How to complete this task
Take the entries below and retype them word for word, excluding the images.

Material provided
:::
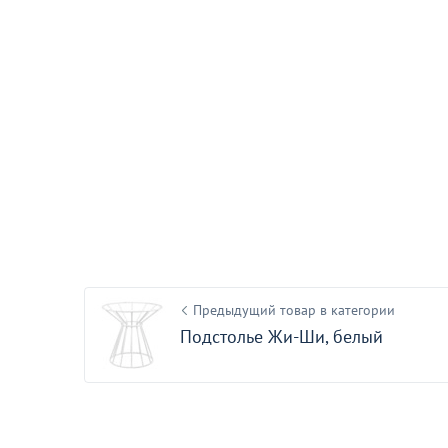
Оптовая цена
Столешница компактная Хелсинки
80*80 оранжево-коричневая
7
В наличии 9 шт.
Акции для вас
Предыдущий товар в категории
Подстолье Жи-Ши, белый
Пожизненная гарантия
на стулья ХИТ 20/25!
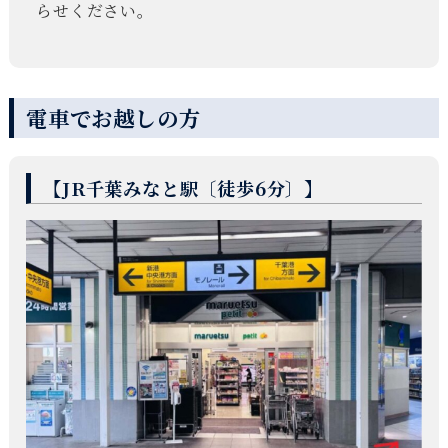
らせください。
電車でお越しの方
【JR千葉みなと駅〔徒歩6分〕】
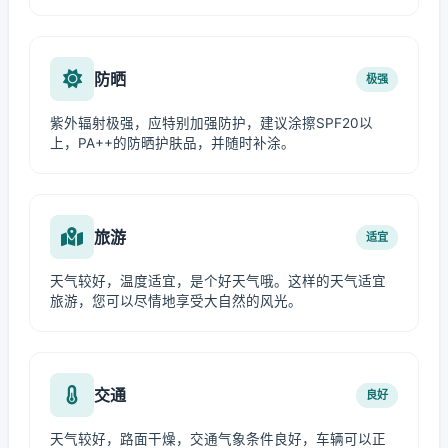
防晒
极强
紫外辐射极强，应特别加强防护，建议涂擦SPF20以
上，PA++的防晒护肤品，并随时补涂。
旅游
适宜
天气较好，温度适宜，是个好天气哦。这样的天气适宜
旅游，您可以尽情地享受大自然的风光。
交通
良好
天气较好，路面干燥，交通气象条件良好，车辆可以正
:::
Answer area
Оптовая цена
Столешница компактная Хелсинки
80*80 оранжево-коричневая
7
В наличии 9 шт.
Акции для вас
Предыдущий товар в категории
Подстолье Жи-Ши, белый
Пожизненная гарантия
на стулья ХИТ 20/25!
らせください。
電車でお越しの方
【JR千葉みなと駅〔徒歩6分〕】
防晒
极强
紫外辐射极强，应特别加强防护，建议涂擦SPF20以
上，PA++的防晒护肤品，并随时补涂。
旅游
适宜
天气较好，温度适宜，是个好天气哦。这样的天气适宜
旅游，您可以尽情地享受大自然的风光。
交通
良好
天气较好，路面干燥，交通气象条件良好，车辆可以正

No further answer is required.